Ein Mann, der zwei Frauen liebt, und dadurch nur noch einsamer wird: Markus (Andreas Müller) samt Kaninchen in Valeska Grisebachs großem Liebesfilm "Sehnsucht".
Foto: Filmladen
Mit ihrer klugen Reflexion einer melodramatischen Standardsituation beschert sie dem noch jungen Kinojahr einen ersten Höhepunkt.


Wien – Markus (Andreas Müller) liebt Ella (Ilka Welz). Dann fährt er mit der Freiwilligen Feuerwehr auf Schulung in einen Nachbarort, und nach einem feuchtfröhlichen Abend wacht er morgens in der Wohnung von Rose (Anett Dornbusch) auf. Auch für sie entwickelt er in der Folge Gefühle. Eine Zeit lang führt er ein Doppelleben, aber irgendwann lässt sich dieser emotionale Ausnahmezustand nicht länger verbergen. Das Glück an zwei Orten kann nicht von Dauer sein.

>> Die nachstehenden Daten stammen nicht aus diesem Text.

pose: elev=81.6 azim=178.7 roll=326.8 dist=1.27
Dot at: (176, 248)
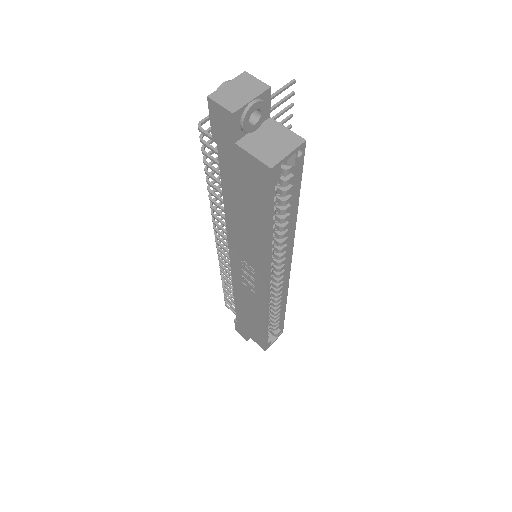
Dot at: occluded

Das ist die Geschichte, die die deutsche Regisseurin Valeska Grisebach (Mein Stern) in ihrem zweiten Langfilm Sehnsucht erzählt. In der groben Zusammenfassung klingt sie nach einem bloßen Repertoirestück. Aber Sehnsucht, der im vergangenen Jahr im Wettbewerb der Berlinale wie ein Solitär auftauchte, ist alles andere als ein solches – er ist vielmehr eine eigenwillige, spröde und dennoch intensive Befragung "großer Gefühle". Und so ist das vermeintlich Repertoirehafte nur ein erster Hinweis darauf, dass der Film und seine Autorin die romantische Tradition, die auch der Titel andeutet, reflektieren.

Die erste Idee entstand nach einer realen, mündlich tradierten Begebenheit (eine Form, in der solche Geschichten kursieren, die auch der Film aufgreift). Das Drehbuch basiert auf weiteren, umfänglichen Recherchen: auf Interviews, in denen die Befragten über ihre Sehnsüchte, über ihre Erwartungen an die und Erfahrungen mit der Liebe Auskunft gaben.

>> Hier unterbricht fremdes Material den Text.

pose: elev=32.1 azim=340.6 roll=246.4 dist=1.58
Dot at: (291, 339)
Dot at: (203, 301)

Der Film, mit beeindruckend agierenden Laien besetzt und im Umland von Berlin gedreht, hat sich diesen dokumentarischen Gestus erhalten. Die Geschichte wirkt in vieler Hinsicht wie vorgefunden, dabei ist sie sorgfältig konstruiert. Diese beiden Ebenen überlagern einander beständig. Einzelne Dialoge und der Erzählbogen sind Indizien für Letzteres; Ersteres findet sich im genau gezeichneten Milieu, in den Haltungen und Handgriffen wieder und wird über weite Strecken durch den Einsatz einer nahe an den ProtagonistInnen bleibenden Handkamera unterstützt.

Kino, Alltag, Gefühle

Aus der Reibung zwischen Wirklichkeit und Fiktion entsteht ein Drittes. Der Film wirkt so, als würde man Kinoerfahrung und Alltagserfahrung übereinanderlegen – einiges fällt dabei weg, anderes wird verstärkt. Der Satz "Ich liebe dich!" wirkt dann fast wie ein Fremdkörper; die punktuell eingesetzten melodramatischen Wendungen sind stets im Konkreten verankert und weisen gleichzeitig darüber hinaus.

Einzelne Motive werden im Verlauf variiert: So beginnt Sehnsucht am Schauplatz eines Autounfalls. Markus rettet den Fahrer. Die Frau, die mit ihm im Wagen saß, hat nicht überlebt. Der Retter hadert bald darauf damit, "dass ich da Schicksal gespielt habe" – das Paar hatte offensichtlich vorgehabt, gemeinsam aus dem Leben zu scheiden.

Folglich ist dann von Romeo und Julia die Rede – eine Balkonszene wird später auch in Sehnsucht eine entscheidende, schicksalhafte Rolle spielen. Und zwischen zwei leidenschaftlichen Begegnungen – erst mit Ella, später mit Rose –, hilft Markus beim Errichten eines Feuerstoßes, dessen lodernde Flammen man durchaus auch als ein Symbol für die Innenwelten der Figuren lesen kann.

Diese – den Mann und die beiden Frauen – zeigt der Film in realistischer Perspektive, aus nächster Nähe, aber ohne dass je der Eindruck von Beengtheit entstünde, eingebunden in einen dörflichen Alltag zwischen Arbeit und sozialen Zusammenkünften. Dem gegenüber steht die Intimität zu zweit.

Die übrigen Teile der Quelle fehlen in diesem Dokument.